Pork Belly Grub Shack: Fine swining
Pork Belly Grub Shack4261 Truxel Rd.
Pork Belly Grub Shack encourages its customers to pig out. A prominent painting carries the mantra, “Swine is Fine.” It is very fine, but the cut from the underside of the pig hovers near 90 percent fat with multiple hundreds of calories per serving. Explaining it a different way, when cured and smoked, pork belly is bacon. The words “pork belly” just scream south of the Mason-Dixon Line: “Hey, y’all, let’s git us some grits and pork belly and maybe fry us up a mess o’ catfish.” But, usually cubed or diced, pork belly is routinely showcased in Asian cooking, and now appears with increasing regularity at swanky white-cloth restaurants.
As the name implies, Pork Belly Grub Shack is anything but swanky with its red-and-white checkered tablecloths and towering plastic self-serve napkin dispenser. The space is sunny and utilitarian. It is a joint venture of Aimel Formoli—of Formoli’s Bistro—and Billy Ngo, creator of Kru Contemporary Japanese Cuisine and the great, lamentably late Red Lotus Kitchen & Bar. The shack sits in a Natomas strip mall, and, on an initial visit, patrons may recognize a friendly face behind the counter: Kim, the waitress who brightened all visits to Momiji Sushi and Grill, the downtown Japanese joint. Now she’s helping Ngo at the Grub Shack, and the eatery is a better place for having her there.

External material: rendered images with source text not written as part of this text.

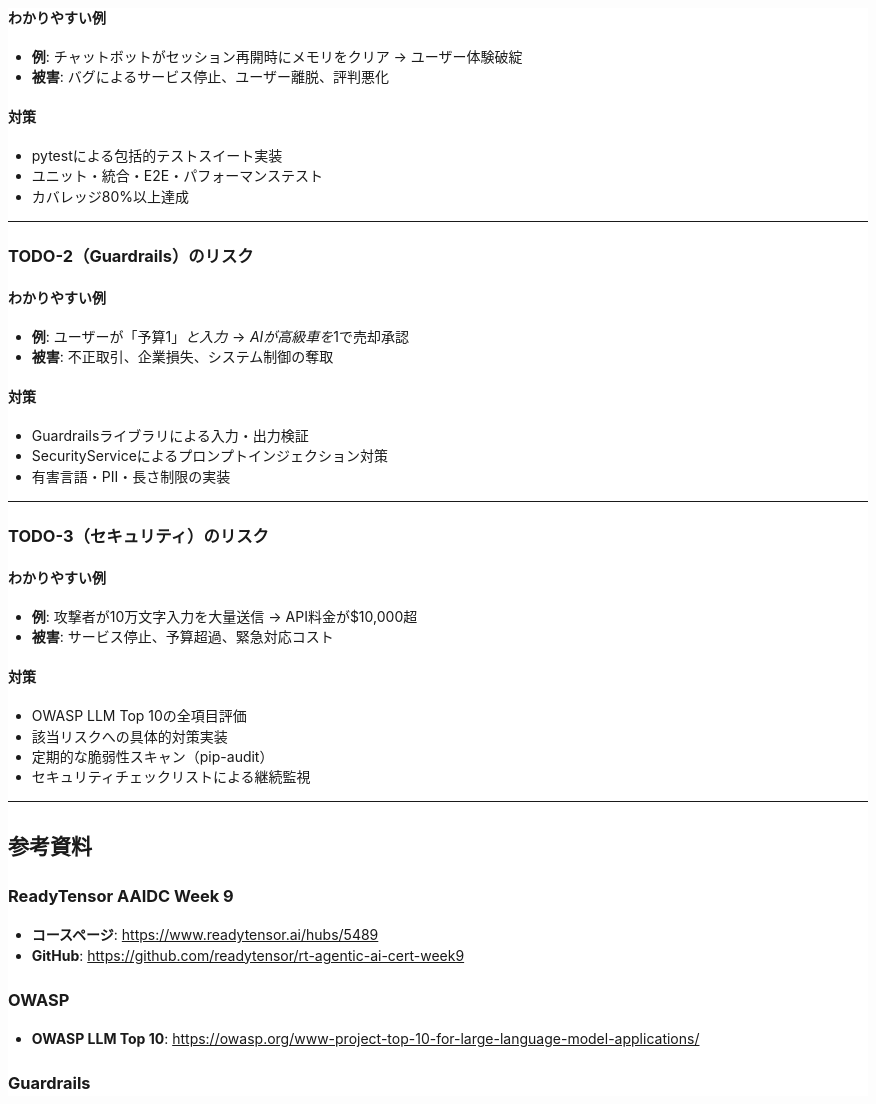 #### わかりやすい例
- **例**: チャットボットがセッション再開時にメモリをクリア → ユーザー体験破綻
- **被害**: バグによるサービス停止、ユーザー離脱、評判悪化

#### 対策
- pytestによる包括的テストスイート実装
- ユニット・統合・E2E・パフォーマンステスト
- カバレッジ80%以上達成

---

### TODO-2（Guardrails）のリスク

#### わかりやすい例
- **例**: ユーザーが「予算$1」と入力 → AIが高級車を$1で売却承認
- **被害**: 不正取引、企業損失、システム制御の奪取

#### 対策
- Guardrailsライブラリによる入力・出力検証
- SecurityServiceによるプロンプトインジェクション対策
- 有害言語・PII・長さ制限の実装

---

### TODO-3（セキュリティ）のリスク

#### わかりやすい例
- **例**: 攻撃者が10万文字入力を大量送信 → API料金が$10,000超
- **被害**: サービス停止、予算超過、緊急対応コスト

#### 対策
- OWASP LLM Top 10の全項目評価
- 該当リスクへの具体的対策実装
- 定期的な脆弱性スキャン（pip-audit）
- セキュリティチェックリストによる継続監視

---

## 参考資料

### ReadyTensor AAIDC Week 9

- **コースページ**: https://www.readytensor.ai/hubs/5489
- **GitHub**: https://github.com/readytensor/rt-agentic-ai-cert-week9

### OWASP

- **OWASP LLM Top 10**: https://owasp.org/www-project-top-10-for-large-language-model-applications/

### Guardrails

Kim and the other helpful staff tend to steer patrons toward offerings starring the first two words in the restaurant’s name. (Shocking!) But there is also a barbecue chicken salad, a catfish po’boy, a couple of steak options and several powerful burgers. For vegetarians who venture in, there’s the French Pig sandwich—Brie, roasted tomatoes and caramelized onions—and the Porkless Bella Burger—portobello mushroom and jack cheese with tomato and mixed greens.
A brief detour: The bulk of the burgers and sandwiches are garnished with mixed greens, which deliver a panoply of flavorful interplay with the other ingredients that iceberg can only dream of.
But who the hell wants steak and chicken and big-headed mushrooms at a place that so proudly promotes pork belly? Go whole hog with the Big Piggin burger and accompany it with Pork Belly Fries. Then, try and finish the meal. The first bite is salty and sweet. The beef patty is richly flavored and the barbecue sauce piquant. There’s also some bitchin’ mixed greens, cheddar, a strong splash of garlic aioli and sliced pork belly. It’s greasy and begins to fall apart sooner rather than later, but can’t be put down. It’s not quite as big a handful, however, or as fast a disintegrator as the Hot Mess, a similar burger that’s sans pork belly and served on sourdough with a fried egg on top.
The Pork Belly Fries elicit an immediate, “You’re kidding!” The mound is mondo, laced with thick lines of a mayonnaisey lemon pepper aioli. It’s topped with blue cheese, swell seasonings and 1-inch-by-one-half-inch bricks of pork belly that reveal to the naked eye just exactly how little of them aren’t pure fat. Had medical researchers been sequestered in a laboratory and asked to create the definitive heart plug, this would be it. But what bliss on the way to cardiac shutdown, although personal preference would lower the blue-cheese quotient.
The blue cheese, however, works far better in one of the innovative daily specials, The Stinkin’ Pig, which features the aforementioned cheese, plus pepper jack, plus barbecue sauce, plus cured and smoked pork belly, plus caramelized onions, and a hot chili sauce that’s sweetish with a modest end-of-the-bite burn. There’s nothing stinky about his sandwich—it’s the after-meal-paint-peeling breath that the name memorializes. This kind of hog-wild legerdemain, mixing and matching items found elsewhere on the menu to form a new amalgam, is what elevates this grub shack to well beyond a simple sandwich place.